Governor Should Veto Data Center Tax Exemption Legislation
The legislative session may be over but that doesn’t mean the lawmaking is done. Missouri Gov. Jay Nixon has a plethora of bills before him at this writing that he can either veto, sign, or let pass into law without his signature. Among them is a battery of sales tax exemption changes that deserve the additional scrutiny the governor is giving them.
When the legislative session started, talk about sales tax exemption changes generally focused on a problem the legislature actually needed to address — whether personal training services should constitute “entertainment” for sales tax purposes. Unfortunately, that evolved into a package of legislation (encompassing several bills) that also included sales tax exemptions for manufactured homes, data centers, electricity transmission, and more. The governor is predicting that the cost to the state for the bills could be upwards of $400 million, with hundreds of millions more in costs at the local level.
Whether that top-line total is exactly correct, it is clear that many of these sales tax carve-outs look a great deal like special interest income tax credits when it comes to the narrowness of the benefits and the political considerations that went into extending them. Indeed, legislators have been trying to direct tax credits to data centers in the state for years now. That the legislature decided to throw money at the industry through a different section of the tax laws comes, unfortunately, as little surprise.
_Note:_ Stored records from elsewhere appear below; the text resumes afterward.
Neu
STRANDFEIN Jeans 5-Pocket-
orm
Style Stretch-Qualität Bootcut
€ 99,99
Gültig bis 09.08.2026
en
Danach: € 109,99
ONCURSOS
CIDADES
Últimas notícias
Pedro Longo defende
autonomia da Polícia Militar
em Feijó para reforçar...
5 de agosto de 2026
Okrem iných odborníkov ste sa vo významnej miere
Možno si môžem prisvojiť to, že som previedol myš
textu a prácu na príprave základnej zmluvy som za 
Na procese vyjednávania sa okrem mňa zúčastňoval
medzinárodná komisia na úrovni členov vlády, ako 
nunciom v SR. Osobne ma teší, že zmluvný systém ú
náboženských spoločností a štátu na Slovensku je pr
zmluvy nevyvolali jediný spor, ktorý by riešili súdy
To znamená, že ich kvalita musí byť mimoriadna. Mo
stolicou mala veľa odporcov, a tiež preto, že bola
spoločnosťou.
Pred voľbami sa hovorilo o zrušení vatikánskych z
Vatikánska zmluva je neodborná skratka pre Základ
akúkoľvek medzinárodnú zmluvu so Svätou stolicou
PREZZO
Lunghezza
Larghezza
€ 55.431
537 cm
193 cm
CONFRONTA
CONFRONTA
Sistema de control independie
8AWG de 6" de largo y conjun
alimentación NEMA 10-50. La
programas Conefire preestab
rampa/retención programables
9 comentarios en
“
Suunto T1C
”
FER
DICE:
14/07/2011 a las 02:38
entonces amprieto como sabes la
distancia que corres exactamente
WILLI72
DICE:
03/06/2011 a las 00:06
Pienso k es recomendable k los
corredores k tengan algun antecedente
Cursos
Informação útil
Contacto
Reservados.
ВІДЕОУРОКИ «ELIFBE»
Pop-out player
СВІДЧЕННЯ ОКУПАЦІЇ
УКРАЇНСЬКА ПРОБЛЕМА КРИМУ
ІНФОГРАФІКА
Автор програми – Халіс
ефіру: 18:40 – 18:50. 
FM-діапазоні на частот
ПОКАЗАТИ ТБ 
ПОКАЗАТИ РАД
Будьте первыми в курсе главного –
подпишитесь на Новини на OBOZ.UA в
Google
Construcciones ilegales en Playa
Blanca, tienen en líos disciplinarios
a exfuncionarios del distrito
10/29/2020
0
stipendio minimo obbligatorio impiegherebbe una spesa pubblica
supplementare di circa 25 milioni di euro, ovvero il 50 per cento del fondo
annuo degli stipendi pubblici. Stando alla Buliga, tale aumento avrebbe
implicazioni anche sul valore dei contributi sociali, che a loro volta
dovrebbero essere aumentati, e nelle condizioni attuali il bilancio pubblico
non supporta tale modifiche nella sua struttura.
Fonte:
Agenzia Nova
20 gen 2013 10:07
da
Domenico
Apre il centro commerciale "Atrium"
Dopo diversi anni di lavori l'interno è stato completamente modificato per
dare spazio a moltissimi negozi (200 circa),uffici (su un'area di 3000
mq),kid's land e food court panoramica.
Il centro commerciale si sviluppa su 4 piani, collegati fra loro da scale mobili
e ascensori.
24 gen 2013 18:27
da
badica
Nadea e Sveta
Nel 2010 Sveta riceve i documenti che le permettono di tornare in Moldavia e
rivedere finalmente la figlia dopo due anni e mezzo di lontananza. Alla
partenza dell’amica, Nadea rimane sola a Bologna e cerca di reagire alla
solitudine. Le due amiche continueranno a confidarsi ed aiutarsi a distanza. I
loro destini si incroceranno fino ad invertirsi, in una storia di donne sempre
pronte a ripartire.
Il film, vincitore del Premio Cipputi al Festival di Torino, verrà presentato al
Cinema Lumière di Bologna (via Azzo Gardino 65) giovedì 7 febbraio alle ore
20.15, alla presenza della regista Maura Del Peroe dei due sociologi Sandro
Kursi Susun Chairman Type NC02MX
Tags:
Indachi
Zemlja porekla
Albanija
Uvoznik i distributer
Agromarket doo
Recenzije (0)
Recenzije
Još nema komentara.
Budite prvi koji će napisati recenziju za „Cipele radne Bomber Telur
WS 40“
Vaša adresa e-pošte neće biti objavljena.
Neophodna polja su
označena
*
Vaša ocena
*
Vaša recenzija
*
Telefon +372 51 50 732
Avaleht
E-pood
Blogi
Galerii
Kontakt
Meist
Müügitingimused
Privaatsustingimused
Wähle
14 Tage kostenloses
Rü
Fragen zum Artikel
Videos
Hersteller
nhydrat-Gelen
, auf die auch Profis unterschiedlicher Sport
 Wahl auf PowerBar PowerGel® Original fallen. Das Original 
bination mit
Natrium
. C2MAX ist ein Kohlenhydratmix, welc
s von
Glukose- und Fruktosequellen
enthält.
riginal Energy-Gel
The legislature is right to cut taxes for Missourians, but cutting big special deals for favored industries, whether through tax credits or exemptions, should be a non-starter. More to the point, the governor should veto the data center legislation even though doing so would mean better tax policies — which were bound to the fate of the questionable exemptions — will have to be reintroduced next session. If he does, next year, the legislature should take what the state would have foregone with the business exemptions and apply much of it instead to broad tax cuts for businesses. If the state can do without the millions in revenue assigned to many of these special exemptions, it can continue to do without that revenue — but this time through broad tax cuts. That would be a better policy.